INSTRUCTIONS TO FOLLOW: In the article on the HIV drug URMC-099, by how much did URMC-099 increase the half-life of nanoformulated dolutegravir? Please answer in a few words.
*** Opening PASSAGE PROVIDED ***
A drug developed at the University of Rochester Medical Center extends the effectiveness of multiple HIV therapies by unleashing a cell’s own protective machinery on the virus. The finding, published today in the Journal of Clinical Investigation, is an important step toward the creation of long-acting HIV drugs that could be administered once or twice per year, in contrast to current HIV treatments that must be taken daily.
The drug, called URMC-099, was developed in the laboratory of UR scientist Harris A. (“Handy”) Gelbard, M.D., Ph.D. When combined with “nanoformulated” versions of two commonly used anti-HIV drugs (also called antiretroviral drugs), URMC-099 lifts the brakes on a process called autophagy.
Normally, autophagy allows cells to get rid of intracellular “trash,” including invading viruses. In HIV infection, the virus prevents cells from turning on autophagy; one of the many tricks it uses to survive. When the brake on autophagy is lifted, cells are able to digest any virus that remains after treatment with antiretroviral therapy, leaving cells free of virus for extended periods of time.
The ultimate goal in the HIV field is to develop a vaccine – a single shot that provides lifetime protection from the virus. Scientists from around the world are studying various strategies, including the use of broadly neutralizing antibodies that have the ability to neutralize a wide variety of strains of HIV, but these techniques are years away from being used in people. Gelbard believes the combination of URMC-099 and a nanoformulated antiretroviral into a long-acting HIV therapy can be mobilized for human use in the next 5 years.
URMC-099 was tested in combination with nanoformulations of two FDA-approved HIV medications – a protease inhibitor called atazanavir and an integrase inhibitor called dolutegravir – in laboratory experiments using human immune cells and in mice that were engineered to have a human immune system to sustain HIV infection. URMC-099 reversed the block on autophagy and restricted viral growth only in the presence of the nanoformulated drugs. URMC-099 alone had no antiviral effect.
The team also found that URMC-099 initiation of autophagy kept the nanoformulated HIV drugs in cells for extended periods of time, leading to a 50-fold increase in the half-life (the period of time required for the amount of drug in the body to be reduced by half) of nanoformulated dolutegravir. Scientists don’t know why or how this happens, but are conducting additional research to understand more.
The nanoformulated drugs were created in Gendelman’s laboratory using a highly novel process called LASER ART (long-acting slow effective release antiretroviral therapy). The HIV drugs are made into crystals and LASER ART enables them to be taken up in immune system cells called macrophages that reach certain destinations in tissues and stay there for prolonged periods of time. The crystals are protected against destruction (metabolism) in the liver and excretion in the kidney and urine.
In addition to Gelbard and Gendelman, the research team included Divya Prakash Gnanadhas, Ph.D., post-doctoral research associate and Santhi Gorantla, Ph.D., associate professor, both in the Department of Pharmacology/Experimental Neuroscience at Nebraska. The work was supported by the University of Nebraska and several grants to Gelbard and Gendelman from the National Institutes of Health.
URMC-099 is owned by URMC and has three international patents for its design and use in disease states.
*** Closing PASSAGE PROVIDED ***
*** Opening RECORDED INFORMATION ***
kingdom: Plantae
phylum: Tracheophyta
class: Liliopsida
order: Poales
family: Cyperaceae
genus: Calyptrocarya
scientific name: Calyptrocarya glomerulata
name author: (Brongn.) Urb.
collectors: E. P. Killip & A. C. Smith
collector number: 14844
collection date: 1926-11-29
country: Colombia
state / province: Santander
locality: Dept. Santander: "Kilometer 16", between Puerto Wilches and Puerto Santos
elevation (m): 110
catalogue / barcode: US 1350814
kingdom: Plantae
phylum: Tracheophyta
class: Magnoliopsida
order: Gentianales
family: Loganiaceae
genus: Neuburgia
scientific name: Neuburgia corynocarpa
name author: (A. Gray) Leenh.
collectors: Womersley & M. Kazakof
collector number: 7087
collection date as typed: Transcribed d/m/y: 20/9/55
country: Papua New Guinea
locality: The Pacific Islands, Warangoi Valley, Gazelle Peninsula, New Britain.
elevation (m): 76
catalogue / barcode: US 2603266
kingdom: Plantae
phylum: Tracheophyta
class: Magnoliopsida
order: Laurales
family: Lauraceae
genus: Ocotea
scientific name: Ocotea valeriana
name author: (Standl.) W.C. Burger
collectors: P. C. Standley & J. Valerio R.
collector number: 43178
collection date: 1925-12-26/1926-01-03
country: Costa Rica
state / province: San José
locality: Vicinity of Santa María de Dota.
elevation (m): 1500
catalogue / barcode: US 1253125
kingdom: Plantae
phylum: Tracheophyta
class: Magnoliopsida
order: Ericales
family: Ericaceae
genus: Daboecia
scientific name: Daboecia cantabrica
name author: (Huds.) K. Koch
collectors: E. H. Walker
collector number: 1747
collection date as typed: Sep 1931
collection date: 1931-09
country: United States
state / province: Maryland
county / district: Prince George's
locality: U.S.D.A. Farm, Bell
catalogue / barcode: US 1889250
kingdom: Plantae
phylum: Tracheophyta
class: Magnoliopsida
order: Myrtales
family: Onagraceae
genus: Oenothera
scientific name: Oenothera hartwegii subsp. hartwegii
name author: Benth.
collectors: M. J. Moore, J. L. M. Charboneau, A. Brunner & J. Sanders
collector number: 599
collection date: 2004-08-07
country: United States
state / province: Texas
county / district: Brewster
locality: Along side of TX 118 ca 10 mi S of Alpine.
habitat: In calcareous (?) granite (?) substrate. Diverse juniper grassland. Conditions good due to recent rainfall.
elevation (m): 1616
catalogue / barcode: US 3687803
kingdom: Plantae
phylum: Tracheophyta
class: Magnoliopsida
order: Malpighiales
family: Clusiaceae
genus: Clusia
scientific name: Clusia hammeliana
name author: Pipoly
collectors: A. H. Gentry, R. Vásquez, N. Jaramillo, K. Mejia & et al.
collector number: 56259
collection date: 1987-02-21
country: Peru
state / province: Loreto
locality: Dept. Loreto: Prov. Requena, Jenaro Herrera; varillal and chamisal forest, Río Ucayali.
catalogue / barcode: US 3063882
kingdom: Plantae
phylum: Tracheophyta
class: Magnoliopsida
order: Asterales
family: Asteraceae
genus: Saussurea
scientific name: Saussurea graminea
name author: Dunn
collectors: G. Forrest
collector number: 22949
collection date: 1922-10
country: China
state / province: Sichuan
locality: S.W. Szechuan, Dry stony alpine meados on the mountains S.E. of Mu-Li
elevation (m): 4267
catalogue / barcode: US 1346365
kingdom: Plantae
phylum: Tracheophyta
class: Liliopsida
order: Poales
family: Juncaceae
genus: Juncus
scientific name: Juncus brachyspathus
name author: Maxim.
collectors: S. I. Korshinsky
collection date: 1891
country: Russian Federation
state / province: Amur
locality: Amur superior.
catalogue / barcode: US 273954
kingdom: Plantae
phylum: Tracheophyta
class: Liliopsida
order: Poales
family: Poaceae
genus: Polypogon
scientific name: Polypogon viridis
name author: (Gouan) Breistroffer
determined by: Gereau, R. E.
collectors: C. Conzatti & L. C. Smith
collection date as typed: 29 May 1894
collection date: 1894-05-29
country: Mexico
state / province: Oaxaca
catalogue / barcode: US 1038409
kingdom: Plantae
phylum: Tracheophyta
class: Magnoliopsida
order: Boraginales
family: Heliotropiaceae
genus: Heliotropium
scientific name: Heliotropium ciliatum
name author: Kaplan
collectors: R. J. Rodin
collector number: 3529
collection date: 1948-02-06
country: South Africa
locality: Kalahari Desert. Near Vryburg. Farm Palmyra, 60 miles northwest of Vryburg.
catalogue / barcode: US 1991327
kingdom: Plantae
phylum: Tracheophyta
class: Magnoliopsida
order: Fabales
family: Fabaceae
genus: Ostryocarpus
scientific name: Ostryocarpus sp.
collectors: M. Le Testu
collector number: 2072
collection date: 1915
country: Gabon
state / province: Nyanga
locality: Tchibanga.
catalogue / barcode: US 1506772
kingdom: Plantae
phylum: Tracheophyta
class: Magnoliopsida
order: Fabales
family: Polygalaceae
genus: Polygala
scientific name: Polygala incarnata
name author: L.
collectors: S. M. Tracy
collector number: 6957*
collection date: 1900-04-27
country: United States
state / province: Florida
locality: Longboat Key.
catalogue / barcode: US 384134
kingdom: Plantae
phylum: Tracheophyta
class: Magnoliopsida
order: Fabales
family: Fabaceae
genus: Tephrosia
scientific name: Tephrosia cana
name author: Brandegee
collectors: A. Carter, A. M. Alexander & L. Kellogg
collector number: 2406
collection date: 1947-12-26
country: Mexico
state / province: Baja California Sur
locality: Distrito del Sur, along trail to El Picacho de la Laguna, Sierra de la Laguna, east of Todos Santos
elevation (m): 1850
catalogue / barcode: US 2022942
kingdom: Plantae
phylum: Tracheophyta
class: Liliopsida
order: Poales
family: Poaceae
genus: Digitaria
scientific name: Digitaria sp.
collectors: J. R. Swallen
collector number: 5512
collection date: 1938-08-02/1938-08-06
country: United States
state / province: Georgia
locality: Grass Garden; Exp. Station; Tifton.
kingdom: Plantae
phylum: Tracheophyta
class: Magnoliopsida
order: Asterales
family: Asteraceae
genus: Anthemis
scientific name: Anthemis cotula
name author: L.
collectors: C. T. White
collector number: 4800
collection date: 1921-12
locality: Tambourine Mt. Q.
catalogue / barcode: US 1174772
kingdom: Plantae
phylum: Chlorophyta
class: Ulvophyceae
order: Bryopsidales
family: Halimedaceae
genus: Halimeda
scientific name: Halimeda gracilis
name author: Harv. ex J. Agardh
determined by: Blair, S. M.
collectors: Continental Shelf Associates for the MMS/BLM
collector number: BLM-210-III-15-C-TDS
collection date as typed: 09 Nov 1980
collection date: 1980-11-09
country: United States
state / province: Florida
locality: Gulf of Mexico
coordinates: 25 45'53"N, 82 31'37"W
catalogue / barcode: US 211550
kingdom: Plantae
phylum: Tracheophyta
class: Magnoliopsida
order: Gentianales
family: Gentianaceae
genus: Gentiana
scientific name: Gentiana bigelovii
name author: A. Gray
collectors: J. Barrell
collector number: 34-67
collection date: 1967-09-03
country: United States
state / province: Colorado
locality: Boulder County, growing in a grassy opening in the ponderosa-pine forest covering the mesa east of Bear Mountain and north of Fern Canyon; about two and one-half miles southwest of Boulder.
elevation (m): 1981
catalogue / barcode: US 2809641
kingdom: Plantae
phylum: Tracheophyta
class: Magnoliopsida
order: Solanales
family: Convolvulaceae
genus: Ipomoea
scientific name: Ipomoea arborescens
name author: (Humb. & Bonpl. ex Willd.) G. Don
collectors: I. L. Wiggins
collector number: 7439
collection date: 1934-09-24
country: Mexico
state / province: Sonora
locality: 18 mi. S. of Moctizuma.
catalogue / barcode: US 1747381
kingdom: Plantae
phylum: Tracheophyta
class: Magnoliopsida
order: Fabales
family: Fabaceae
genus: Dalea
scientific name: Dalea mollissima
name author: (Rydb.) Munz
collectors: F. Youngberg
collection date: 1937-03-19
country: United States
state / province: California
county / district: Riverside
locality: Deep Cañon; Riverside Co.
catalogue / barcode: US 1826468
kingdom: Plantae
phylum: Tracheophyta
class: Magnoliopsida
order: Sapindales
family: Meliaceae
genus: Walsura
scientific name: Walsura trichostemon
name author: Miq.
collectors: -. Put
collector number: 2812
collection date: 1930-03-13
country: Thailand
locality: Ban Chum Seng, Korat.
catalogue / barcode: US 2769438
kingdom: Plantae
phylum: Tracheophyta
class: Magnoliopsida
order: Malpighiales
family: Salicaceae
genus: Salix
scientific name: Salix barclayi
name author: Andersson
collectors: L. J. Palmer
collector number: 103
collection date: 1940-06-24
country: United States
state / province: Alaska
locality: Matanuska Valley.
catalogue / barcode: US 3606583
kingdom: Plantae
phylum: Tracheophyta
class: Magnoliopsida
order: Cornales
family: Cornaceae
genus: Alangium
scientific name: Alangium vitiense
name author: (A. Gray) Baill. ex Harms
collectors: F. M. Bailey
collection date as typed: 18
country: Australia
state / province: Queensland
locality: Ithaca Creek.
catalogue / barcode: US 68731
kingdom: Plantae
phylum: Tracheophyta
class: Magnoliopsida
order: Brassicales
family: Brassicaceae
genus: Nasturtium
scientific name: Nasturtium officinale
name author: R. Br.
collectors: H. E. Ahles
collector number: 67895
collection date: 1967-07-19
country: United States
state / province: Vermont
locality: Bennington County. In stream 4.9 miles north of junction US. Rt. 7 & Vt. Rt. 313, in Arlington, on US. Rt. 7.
*** Closing RECORDED INFORMATION ***
WRITTEN RESPONSE: It increased it 50-fold.